UPDATE 3-Ecuador sees economy growing 5.06 pct in 2011

* Average inflation seen at 3.69 percent

* Average oil price forecast at $73.30 per barrel

* Rivera says 2011 budget spending will be $23.95 billion

* External funding seen at just under $5 billion

* Next year’s fiscal deficit forecast at $3.73 billion
(Updates with finance minister quotes, details)

By Alexandra Valencia

QUITO, Oct 30 (BestGrowthStock) – Ecuador’s government expects
economic growth of 5.06 percent next year and for the South
American oil producer to see average inflation of 3.69 percent,
Finance Minister Patricio Rivera said on Saturday.

Rivera told reporters his 2011 budget forecast spending of
$23.95 billion — 12.4 percent higher than this year’s
estimated figure — and that the government expected an average
oil price of $73.30 per barrel next year.

“The program provides funding for absolutely everything.
Everything is funded,” Rivera said.

He said President Rafael Correa’s administration would
invest $3.5 billion in the oil sector during 2011. It forecasts
total crude production of 181 million barrels and plans to
export 126 million barrels, he said.

The National Assembly is expected to approve the budget
within 30 days.

Ecuador’s economy grew just 0.4 percent last year as the
global financial crisis cut demand for crude oil. The
government says it expects growth of 3.7 percent this year but
analysts have said it will probably be closer to 2 percent.

The Andean country’s economy grew 1.87 percent during the
second quarter of 2010 compared with the first quarter, the
central bank said earlier this month. [ID:nN01190758]

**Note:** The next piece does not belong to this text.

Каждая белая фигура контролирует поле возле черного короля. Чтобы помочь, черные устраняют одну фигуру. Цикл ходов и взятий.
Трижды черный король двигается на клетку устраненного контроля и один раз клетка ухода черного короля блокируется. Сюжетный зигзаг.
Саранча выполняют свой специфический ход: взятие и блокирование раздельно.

The finance minister said his 2011 budget would require
external funding of just under $5 billion and that it included
a plan to pay off public debt worth $1.57 billion. He forecast
next year’s fiscal deficit at $3.73 billion.

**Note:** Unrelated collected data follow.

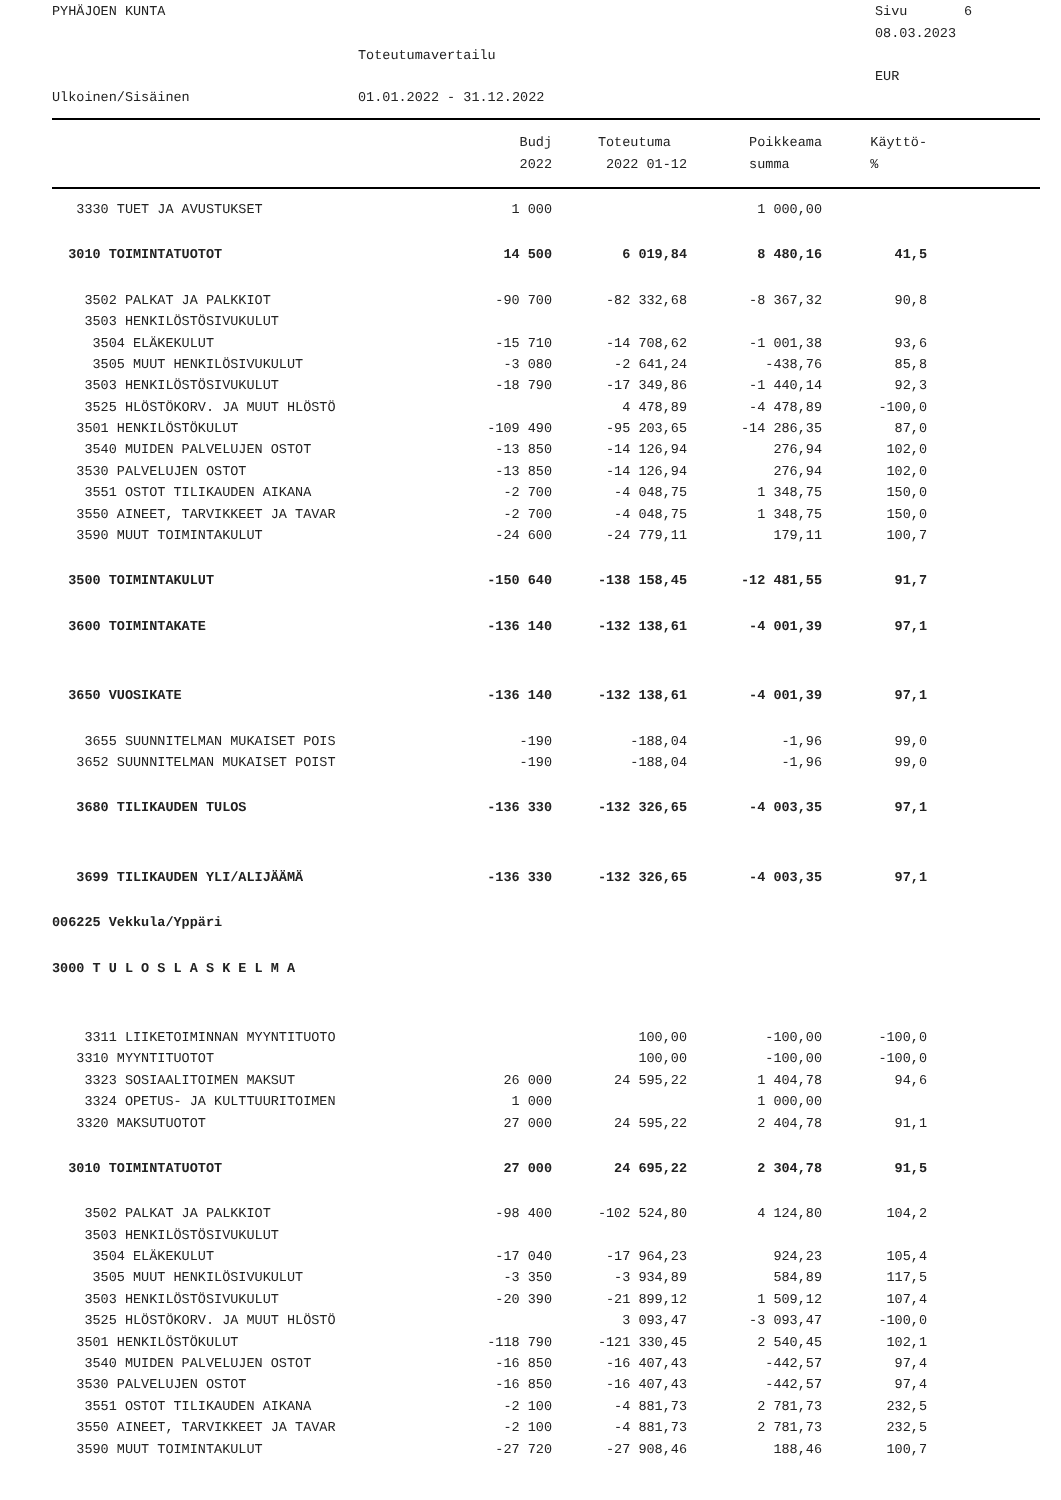PYHÄJOEN KUNTA
Sivu 6
08.03.2023
Toteutumavertailu
EUR
Ulkoinen/Sisäinen
01.01.2022 - 31.12.2022
| | Budj | Toteutuma | Poikkeama | Käyttö- | |
| --- | --- | --- | --- | --- | --- |
| | 2022 | 2022 01-12 | summa | % | |
| 3330 TUET JA AVUSTUKSET | 1 000 | | 1 000,00 | | |
| 3010 TOIMINTATUOTOT | 14 500 | 6 019,84 | 8 480,16 | 41,5 | |
| 3502 PALKAT JA PALKKIOT | -90 700 | -82 332,68 | -8 367,32 | 90,8 | |
| 3503 HENKILÖSTÖSIVUKULUT | | | | | |
| 3504 ELÄKEKULUT | -15 710 | -14 708,62 | -1 001,38 | 93,6 | |
| 3505 MUUT HENKILÖSIVUKULUT | -3 080 | -2 641,24 | -438,76 | 85,8 | |
| 3503 HENKILÖSTÖSIVUKULUT | -18 790 | -17 349,86 | -1 440,14 | 92,3 | |
| 3525 HLÖSTÖKORV. JA MUUT HLÖSTÖ | | 4 478,89 | -4 478,89 | -100,0 | |
| 3501 HENKILÖSTÖKULUT | -109 490 | -95 203,65 | -14 286,35 | 87,0 | |
| 3540 MUIDEN PALVELUJEN OSTOT | -13 850 | -14 126,94 | 276,94 | 102,0 | |
| 3530 PALVELUJEN OSTOT | -13 850 | -14 126,94 | 276,94 | 102,0 | |
| 3551 OSTOT TILIKAUDEN AIKANA | -2 700 | -4 048,75 | 1 348,75 | 150,0 | |
| 3550 AINEET, TARVIKKEET JA TAVAR | -2 700 | -4 048,75 | 1 348,75 | 150,0 | |
| 3590 MUUT TOIMINTAKULUT | -24 600 | -24 779,11 | 179,11 | 100,7 | |
| 3500 TOIMINTAKULUT | -150 640 | -138 158,45 | -12 481,55 | 91,7 | |
| 3600 TOIMINTAKATE | -136 140 | -132 138,61 | -4 001,39 | 97,1 | |
| 3650 VUOSIKATE | -136 140 | -132 138,61 | -4 001,39 | 97,1 | |
| 3655 SUUNNITELMAN MUKAISET POIS | -190 | -188,04 | -1,96 | 99,0 | |
| 3652 SUUNNITELMAN MUKAISET POIST | -190 | -188,04 | -1,96 | 99,0 | |
| 3680 TILIKAUDEN TULOS | -136 330 | -132 326,65 | -4 003,35 | 97,1 | |
| 3699 TILIKAUDEN YLI/ALIJÄÄMÄ | -136 330 | -132 326,65 | -4 003,35 | 97,1 | |
| 006225 Vekkula/Yppäri | | | | | |
| 3000 T U L O S L A S K E L M A | | | | | |
| 3311 LIIKETOIMINNAN MYYNTITUOTO | | 100,00 | -100,00 | -100,0 | |
| 3310 MYYNTITUOTOT | | 100,00 | -100,00 | -100,0 | |
| 3323 SOSIAALITOIMEN MAKSUT | 26 000 | 24 595,22 | 1 404,78 | 94,6 | |
| 3324 OPETUS- JA KULTTUURITOIMEN | 1 000 | | 1 000,00 | | |
| 3320 MAKSUTUOTOT | 27 000 | 24 595,22 | 2 404,78 | 91,1 | |
| 3010 TOIMINTATUOTOT | 27 000 | 24 695,22 | 2 304,78 | 91,5 | |
| 3502 PALKAT JA PALKKIOT | -98 400 | -102 524,80 | 4 124,80 | 104,2 | |
| 3503 HENKILÖSTÖSIVUKULUT | | | | | |
| 3504 ELÄKEKULUT | -17 040 | -17 964,23 | 924,23 | 105,4 | |
| 3505 MUUT HENKILÖSIVUKULUT | -3 350 | -3 934,89 | 584,89 | 117,5 | |
| 3503 HENKILÖSTÖSIVUKULUT | -20 390 | -21 899,12 | 1 509,12 | 107,4 | |
| 3525 HLÖSTÖKORV. JA MUUT HLÖSTÖ | | 3 093,47 | -3 093,47 | -100,0 | |
| 3501 HENKILÖSTÖKULUT | -118 790 | -121 330,45 | 2 540,45 | 102,1 | |
| 3540 MUIDEN PALVELUJEN OSTOT | -16 850 | -16 407,43 | -442,57 | 97,4 | |
| 3530 PALVELUJEN OSTOT | -16 850 | -16 407,43 | -442,57 | 97,4 | |
| 3551 OSTOT TILIKAUDEN AIKANA | -2 100 | -4 881,73 | 2 781,73 | 232,5 | |
| 3550 AINEET, TARVIKKEET JA TAVAR | -2 100 | -4 881,73 | 2 781,73 | 232,5 | |
| 3590 MUUT TOIMINTAKULUT | -27 720 | -27 908,46 | 188,46 | 100,7 | |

The government’s spending plan had a strong emphasis on
investing in “the strategic sectors, the social and productive
sectors,” Rivera told the news conference.

Non-oil public investment would amount to about $4.7
billion, he said. Some analysts have said the projections could
lead to the state taking on too much debt.

Ecuador defaulted on $3.2 billion of global bonds two years
ago and is still excluded from international debt markets.
Since then it has met its financing needs through bilateral
loans from China and development banks.

It was an unusual default in that the government had the
money to pay the debt at the time but chose not to, saying the
obligations were “illegitimate” for having been contracted by
corrupt government officials and greedy bankers.

OPEC’s smallest producer has used the dollar as its
official currency since 2000, meaning the government cannot
print money to cover its budget and other local payments.